No pictures- the thunderstorms cranked up before I got any. Will get some when it lets up, which the weatherman says may be quite a while!
So far the elm we cut over the winter is splitting really easy. No bark on it at all and relatively light. I could burn it now if we needed it.
I also split by hand and have come to the realization that some elm rounds simply cannot be split. Busted out the sledge and wedges Saturday and gave up after about ten minutes. It is Devil's wood I tell ya. Pure evil.
When I was splitting by hand, which was about 25 years worth I'd give it a few whacks with the monster maul. If that wouldn't do it it got tossed aside until I had a few then I'd cut down through with the saw a few inches and give'em the monster maul again.
If nothing else stack the tough ones aside until you get a decent pile and rent a splitter or run a splitter for hire add on CL. It will be worth the $ to save on the cussing and unnecessary extra swinging imo.
It burns nicely. But splits for chit! I only use hydro's on elm, and it's never a clean split. Stringy gnarly stuff. I've got a nice sized dead standing elm I cut up and hauled to where I can split it a few weeks ago. I just need to take the hydro's to it, then haul it to my house and stack it.
Allot depends where the tree grew & how MN stressed them thru their lifetime.

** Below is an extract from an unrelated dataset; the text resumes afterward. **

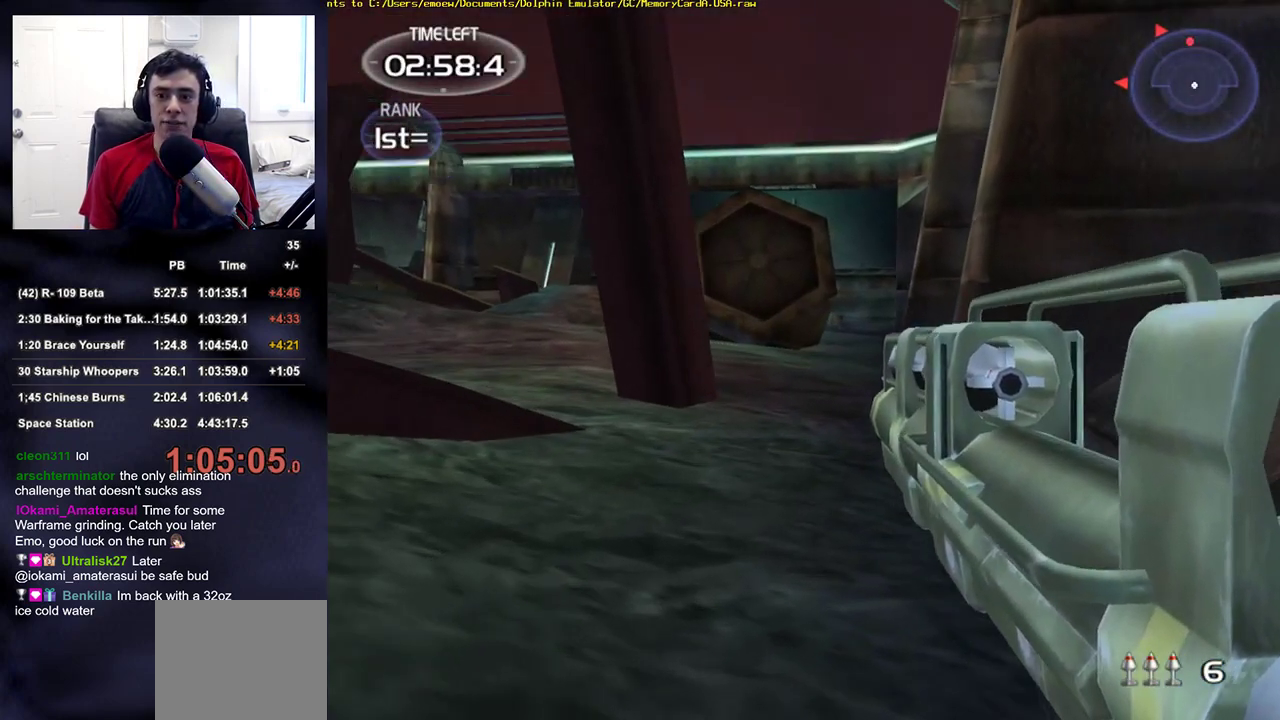
{"buttons": [], "left_stick": "up", "right_stick": "center", "events": [[100, "right_stick", "center"]]}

Long & tall & straight grained or bent, twisted & lots of limbs. & some wood when good & dry , pops apart. Birch here splits nice when green, A lot tougher when dry , sometimes pieces go flying.
But it is true. First though, let Mother Nature do some work for you. After the tree is dead, leave it standing. When the bark is at least 75% off, then cut and it splits easy.
Red Elm splits fairly easy compared to White Elm (also known as American Elm), I split 12-18" rounds with a splitting wedge and maul with no real troubles. Elm is ugly to split but if you find it standing dead and without its bark it makes great firewood.
I only cut dead elm, it's always standing, and most has the bark completely off, and a crack in the trunk. Even then, I've yet to have any easy to split and they always test out the hydro splitters might. About half of my wood this past season was american elm. It's great burning wood, just tough to split. This year I will have mostly shagbark and sugar maple, but I already have 1 large elm cut and waiting for me to split and stack, and another smaller 10" elm as well that was close to top off a trailer load.